Nagpal of Primechain, on his part, says that blockchain Web services like the electronic signature engine does not need regulatory approval. “The actual document to be signed or verified does not need to be transmitted. Only the hash needs to be transmitted for signature generation and verification,” he says.

Rise of the ‘Stable Coin’

The tipping point though, according to Baraokar, is planning to make “more exchanges for tokenization and cryptocurrency”. This, according to him, will also popularize the concept of the so-called Stable Coin, or cryptocurrencies that are meant to hold stable values.

For example, Tether or TrueUSD hold actual dollars in reserve that are redeemable for the token. Others such as Dai hold crypto-assets in reserve and have a lending system. Similarly, a new project for a US dollar-pegged stable coin that runs on the Stellar blockchain network has received backing from IBM, Reuters reported on 17 July.


…but security is the Achilles heel

Having emerged from the shadows of the volatile bitcoin, blockchain is now swinging to the other side of the pendulum and is being positioned as a cure for all banking ills. It does, however, have its Achilles heel.

Blockchain consumers, for instance, are often the easiest targets—due to a start-up mentality, in which security takes a back seat to growth, according to a June 2018 McAfee report. Without a clear understanding of where the risks are, you may place undue trust in your blockchain implementations, the report adds.

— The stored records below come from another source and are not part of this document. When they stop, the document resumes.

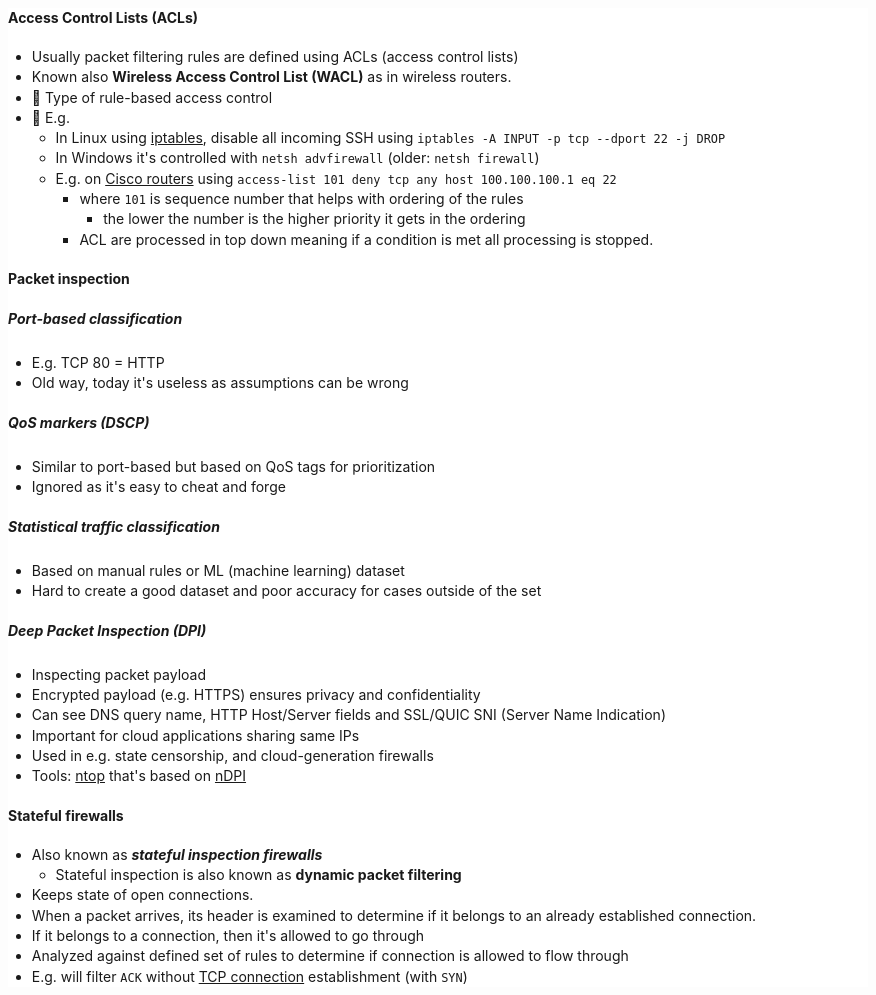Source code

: #### Access Control Lists (ACLs)

- Usually packet filtering rules are defined using ACLs (access control lists)
- Known also **Wireless Access Control List (WACL)** as in wireless routers.
- 📝 Type of rule-based access control
- 📝 E.g.
  - In Linux using [iptables](https://en.wikipedia.org/wiki/Iptables), disable all incoming SSH using `iptables -A INPUT -p tcp --dport 22 -j DROP`
  - In Windows it's controlled with `netsh advfirewall` (older: `netsh firewall`)
  - E.g. on [Cisco routers](https://www.cisco.com/c/en/us/support/docs/security/ios-firewall/23602-confaccesslists.html) using `access-list 101 deny tcp any host 100.100.100.1 eq 22`
    - where `101` is sequence number that helps with ordering of the rules
      - the lower the number is the higher priority it gets in the ordering
    - ACL are processed in top down meaning if a condition is met all processing is stopped.

#### Packet inspection

##### Port-based classification

- E.g. TCP 80 = HTTP
- Old way, today it's useless as assumptions can be wrong

##### QoS markers (DSCP)

- Similar to port-based but based on QoS tags for prioritization
- Ignored as it's easy to cheat and forge

##### Statistical traffic classification

- Based on manual rules or ML (machine learning) dataset
- Hard to create a good dataset and poor accuracy for cases outside of the set

##### Deep Packet Inspection (DPI)

- Inspecting packet payload
- Encrypted payload (e.g. HTTPS) ensures privacy and confidentiality
- Can see DNS query name, HTTP Host/Server fields and SSL/QUIC SNI (Server Name Indication)
- Important for cloud applications sharing same IPs
- Used in e.g. state censorship, and cloud-generation firewalls
- Tools: [ntop](https://github.com/ntop/ntopng) that's based on [nDPI](https://github.com/ntop/nDPI)

#### Stateful firewalls

- Also known as ***stateful inspection firewalls***
  - Stateful inspection is also known as **dynamic packet filtering**
- Keeps state of open connections.
- When a packet arrives, its header is examined to determine if it belongs to an already established connection.
- If it belongs to a connection, then it's allowed to go through
- Analyzed against defined set of rules to determine if connection is allowed to flow through
- E.g. will filter `ACK` without [TCP connection](./../03-scanning-networks/tcpip-basics.md#three-way-handshake) establishment (with `SYN`)
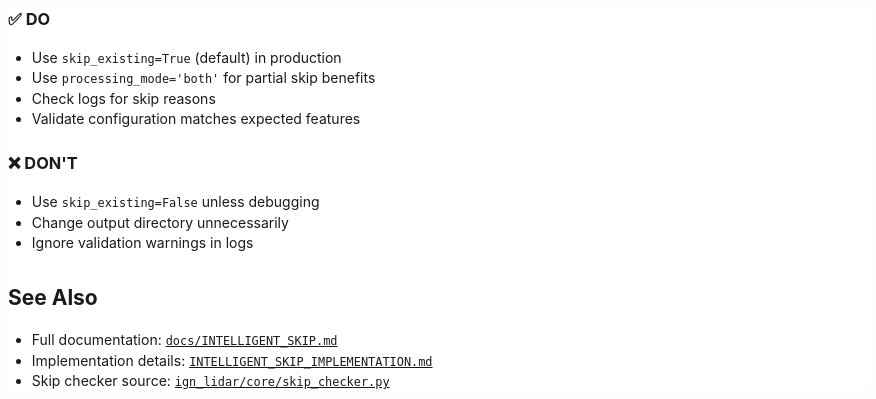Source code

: ### ✅ DO

- Use `skip_existing=True` (default) in production
- Use `processing_mode='both'` for partial skip benefits
- Check logs for skip reasons
- Validate configuration matches expected features

### ❌ DON'T

- Use `skip_existing=False` unless debugging
- Change output directory unnecessarily
- Ignore validation warnings in logs

## See Also

- Full documentation: [`docs/INTELLIGENT_SKIP.md`](docs/INTELLIGENT_SKIP.md)
- Implementation details: [`INTELLIGENT_SKIP_IMPLEMENTATION.md`](INTELLIGENT_SKIP_IMPLEMENTATION.md)
- Skip checker source: [`ign_lidar/core/skip_checker.py`](ign_lidar/core/skip_checker.py)
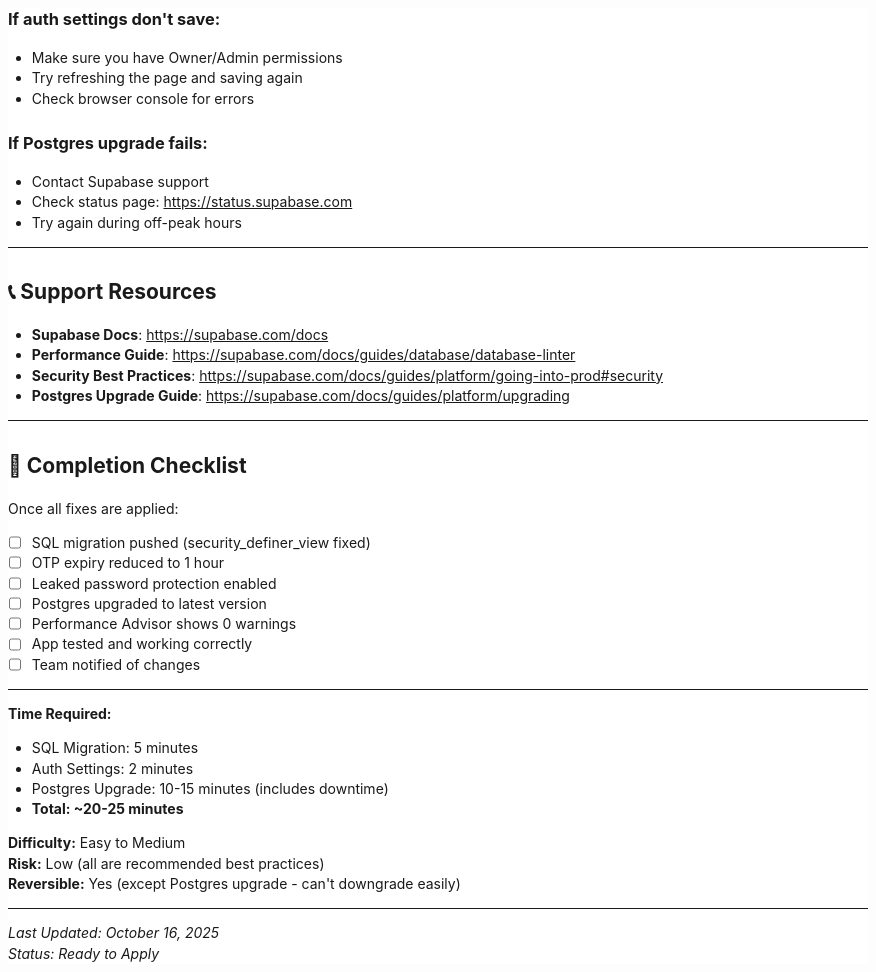 ### If auth settings don't save:
- Make sure you have Owner/Admin permissions
- Try refreshing the page and saving again
- Check browser console for errors

### If Postgres upgrade fails:
- Contact Supabase support
- Check status page: https://status.supabase.com
- Try again during off-peak hours

---

## 📞 Support Resources

- **Supabase Docs**: https://supabase.com/docs
- **Performance Guide**: https://supabase.com/docs/guides/database/database-linter
- **Security Best Practices**: https://supabase.com/docs/guides/platform/going-into-prod#security
- **Postgres Upgrade Guide**: https://supabase.com/docs/guides/platform/upgrading

---

## 🎉 Completion Checklist

Once all fixes are applied:

- [ ] SQL migration pushed (security_definer_view fixed)
- [ ] OTP expiry reduced to 1 hour
- [ ] Leaked password protection enabled
- [ ] Postgres upgraded to latest version
- [ ] Performance Advisor shows 0 warnings
- [ ] App tested and working correctly
- [ ] Team notified of changes

---

**Time Required:**
- SQL Migration: 5 minutes
- Auth Settings: 2 minutes
- Postgres Upgrade: 10-15 minutes (includes downtime)
- **Total: ~20-25 minutes**

**Difficulty:** Easy to Medium  
**Risk:** Low (all are recommended best practices)  
**Reversible:** Yes (except Postgres upgrade - can't downgrade easily)

---

*Last Updated: October 16, 2025*  
*Status: Ready to Apply*



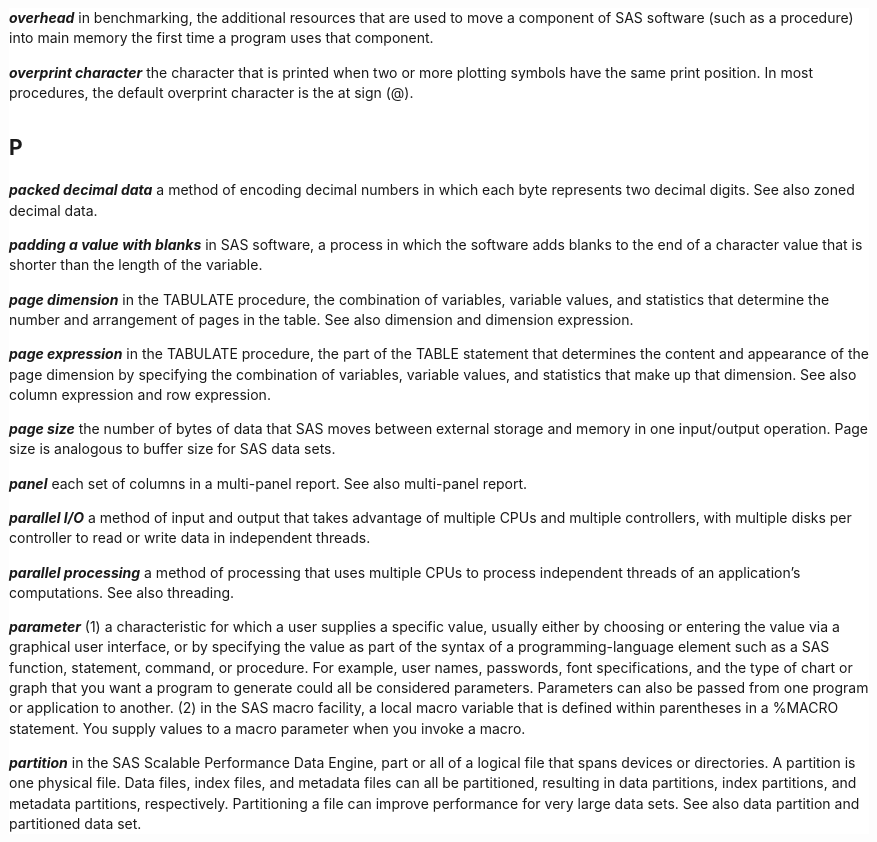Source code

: ***overhead***
    in benchmarking, the additional resources that are used to move a component of SAS software (such as a procedure) into main memory the first time a program uses that component. 

***overprint character***
    the character that is printed when two or more plotting symbols have the same print position. In most procedures, the default overprint character is the at sign (@). 

## P

***packed decimal data***
    a method of encoding decimal numbers in which each byte represents two decimal digits. See also zoned decimal data.

***padding a value with blanks***
    in SAS software, a process in which the software adds blanks to the end of a character value that is shorter than the length of the variable. 

***page dimension***
    in the TABULATE procedure, the combination of variables, variable values, and statistics that determine the number and arrangement of pages in the table. See also dimension and dimension expression. 

***page expression***
    in the TABULATE procedure, the part of the TABLE statement that determines the content and appearance of the page dimension by specifying the combination of variables, variable values, and statistics that make up that dimension. See also column expression and row expression. 

***page size***
    the number of bytes of data that SAS moves between external storage and memory in one input/output operation. Page size is analogous to buffer size for SAS data sets. 

***panel***
    each set of columns in a multi-panel report. See also multi-panel report.

***parallel I/O***
    a method of input and output that takes advantage of multiple CPUs and multiple controllers, with multiple disks per controller to read or write data in independent threads. 

***parallel processing***
    a method of processing that uses multiple CPUs to process independent threads of an application’s computations. See also threading.

***parameter***
    (1) a characteristic for which a user supplies a specific value, usually either by choosing or entering the value via a graphical user interface, or by specifying the value as part of the syntax of a programming-language element such as a SAS function, statement, command, or procedure. For example, user names, passwords, font specifications, and the type of chart or graph that you want a program to generate could all be considered parameters. Parameters can also be passed from one program or application to another. (2) in the SAS macro facility, a local macro variable that is defined within parentheses in a %MACRO statement. You supply values to a macro parameter when you invoke a macro. 

***partition***
    in the SAS Scalable Performance Data Engine, part or all of a logical file that spans devices or directories. A partition is one physical file. Data files, index files, and metadata files can all be partitioned, resulting in data partitions, index partitions, and metadata partitions, respectively. Partitioning a file can improve performance for very large data sets. See also data partition and partitioned data set.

“Blockchain is not a silver bullet,” cautions Hemant Adarkar, head (technology) of the digital venture at Nainital Bank Ltd. “From a banking perspective, certain aspects of a blockchain, such as the concept of hashing to make a transaction almost tamper-proof, are interesting.”

Insisting that blockchain has to provide companies with a compelling “techno-commercial” reason to be widely adopted, he concludes: “We are all waiting for that breakthrough.”